In reviewing the newly donated photo collection of George Perley Morse, CO of SC 227, I came across a nice shot of the chaser in winter, heading through broken ice. The location isn't indicated on the photo, but a good guess might be somewhere near New London, in the winter of 1918.
It was one of the coldest winters ever in New London, and it's what the new chaser crews had to contend with during standardization trials prior to being assigned to overseas duties. Lt. George S. Dole (my great uncle, whose tours of duty on the chasers are described in my book), wrote home about running through a snowstorm on the first day and making it to Block Island, then about ice in day two:
At a distance of about 25 miles, we encountered a considerable ice field off Race Rock light. The ice was about 2 ft. thick and the cakes were large. The tide was however with us and managed to get through the ice in about three hours. The ice in the harbor was not so bad. We got to New London about 3 p.m. We damaged the bows some and were hauled out of the water two days ago and the bows sheathed with iron. The boat is no ice-breaker even now, but will be able to squirm through thin ice without trouble.
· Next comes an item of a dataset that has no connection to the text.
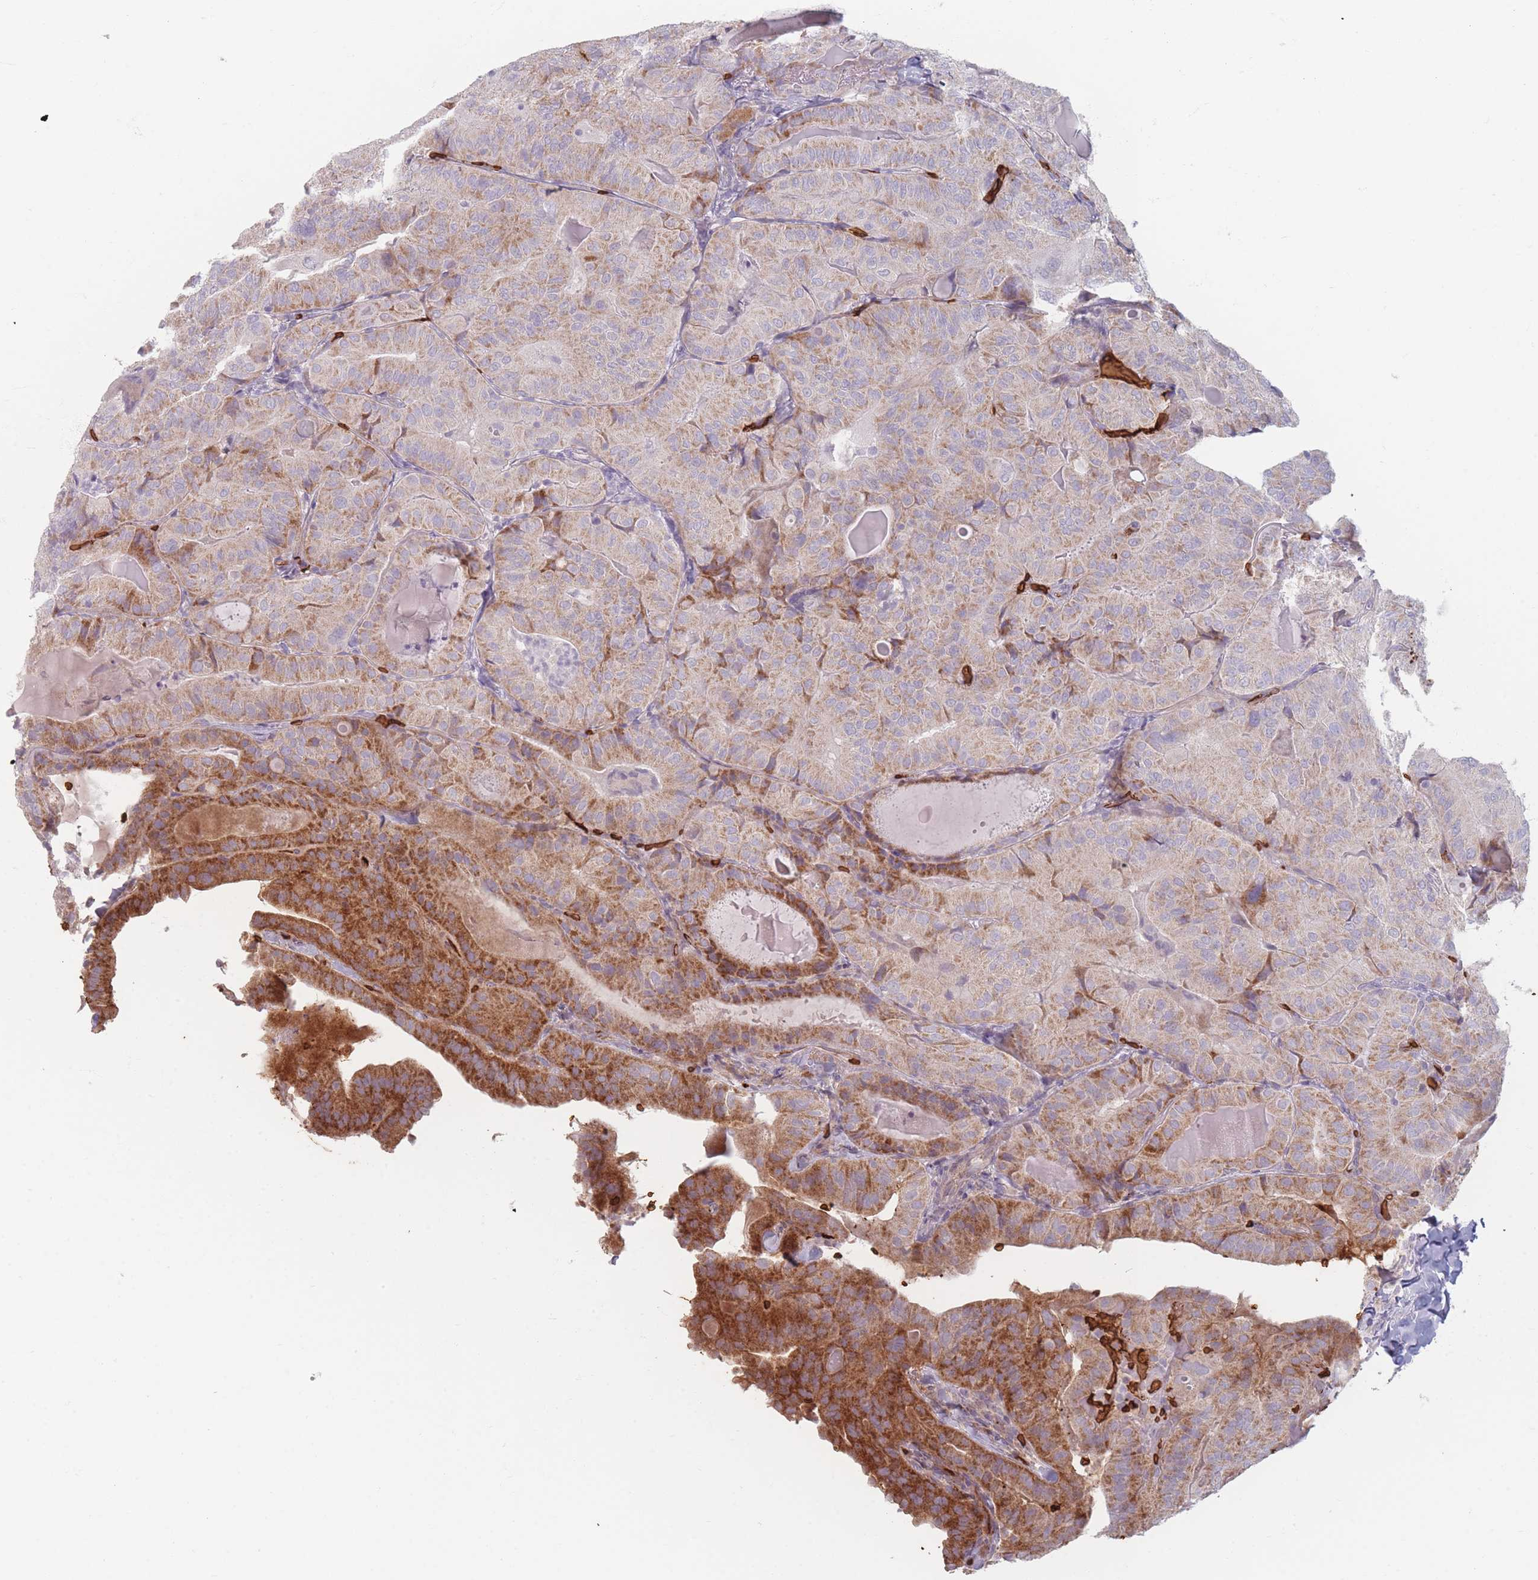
{"staining": {"intensity": "moderate", "quantity": "25%-75%", "location": "cytoplasmic/membranous"}, "tissue": "thyroid cancer", "cell_type": "Tumor cells", "image_type": "cancer", "snomed": [{"axis": "morphology", "description": "Papillary adenocarcinoma, NOS"}, {"axis": "topography", "description": "Thyroid gland"}], "caption": "DAB immunohistochemical staining of human thyroid cancer (papillary adenocarcinoma) demonstrates moderate cytoplasmic/membranous protein staining in approximately 25%-75% of tumor cells. The staining was performed using DAB to visualize the protein expression in brown, while the nuclei were stained in blue with hematoxylin (Magnification: 20x).", "gene": "SLC2A6", "patient": {"sex": "female", "age": 68}}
Hard to imagine being on a chaser in sub-zero weather, moving through sheets of ice and trying to navigate through snowstorms.
— Todd Woofenden, editor
Added recently in The Hull Numbers Collection:
- A photo of SC 239, I think post-war, next to a sea plane. If anyone can identify the sea plane, please let me know. Not my area of expertise. [Update: Tom Ruprecht tells me that this is a Curtiss HS-2L.]
- A shot of SC 64, SC 63, and SC 330, I suspect at Guantanamo. Thanks to Donna Rutterbush for submitting these photos.